> **Data excerpts**
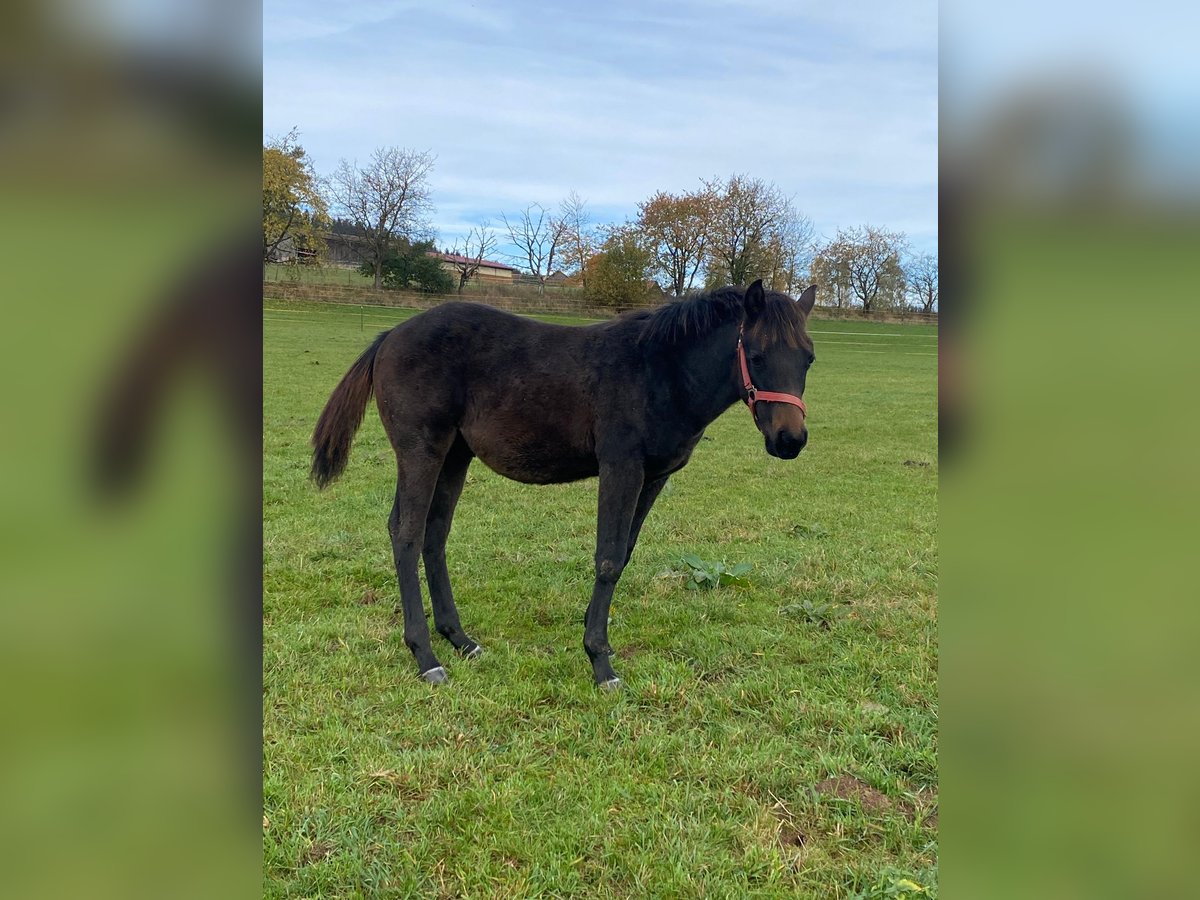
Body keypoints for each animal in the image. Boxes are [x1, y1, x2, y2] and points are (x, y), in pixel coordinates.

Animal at [312, 278, 816, 686]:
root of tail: (389, 337)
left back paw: (461, 640)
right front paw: (600, 662)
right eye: (756, 355)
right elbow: (608, 558)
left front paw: (594, 634)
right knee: (407, 533)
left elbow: (623, 555)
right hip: (422, 450)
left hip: (455, 456)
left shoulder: (654, 477)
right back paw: (426, 657)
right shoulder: (621, 467)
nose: (790, 440)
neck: (660, 371)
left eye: (808, 359)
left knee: (435, 535)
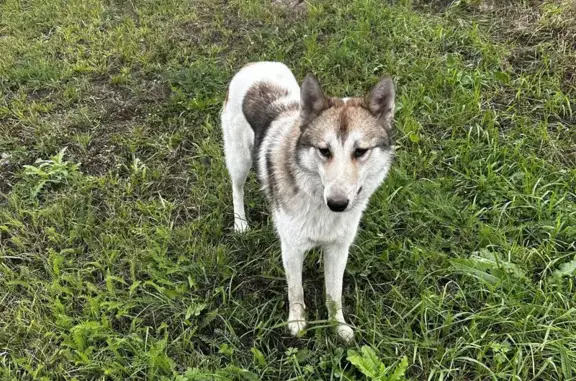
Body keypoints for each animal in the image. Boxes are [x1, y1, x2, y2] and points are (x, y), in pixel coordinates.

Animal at [220, 61, 396, 342]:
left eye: (360, 151)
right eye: (324, 151)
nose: (337, 204)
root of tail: (255, 64)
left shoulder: (339, 249)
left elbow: (334, 294)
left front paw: (338, 326)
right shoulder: (291, 249)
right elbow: (296, 290)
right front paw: (297, 323)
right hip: (238, 158)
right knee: (237, 189)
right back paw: (240, 224)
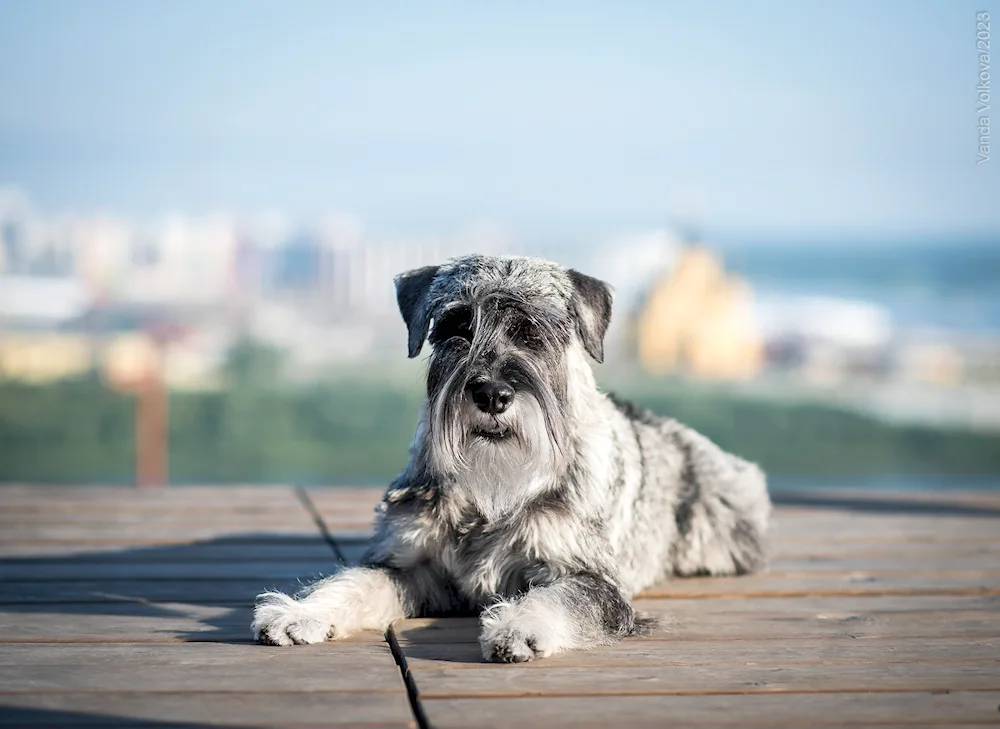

> **What is expected**
Write out the whole listing exactly. Pictures stay out.

> **Task solution**
Body keypoints for each animal in the image. Boxes are [x1, y1, x2, y2] and points are (x, y), in pixel coordinates.

Animal at [312, 278, 816, 686]:
root of tail: (389, 337)
left back paw: (461, 640)
right front paw: (600, 662)
right eye: (756, 355)
right elbow: (608, 558)
left front paw: (594, 634)
right knee: (407, 533)
left elbow: (623, 555)
right hip: (422, 450)
left hip: (455, 456)
left shoulder: (654, 477)
right back paw: (426, 657)
right shoulder: (621, 467)
nose: (790, 440)
neck: (660, 371)
left eye: (808, 359)
left knee: (435, 535)
Body keypoints for each animal in the image. Boxes are [x1, y1, x2, y2] and points are (x, y), in pixel coordinates.

Animal at [220, 61, 396, 342]:
left eye: (360, 151)
right eye: (324, 151)
nose: (337, 204)
root of tail: (255, 64)
left shoulder: (339, 249)
left elbow: (334, 294)
left front paw: (338, 326)
right shoulder: (291, 249)
right elbow: (296, 290)
right front paw: (297, 323)
right hip: (238, 158)
right knee: (237, 189)
right back paw: (240, 224)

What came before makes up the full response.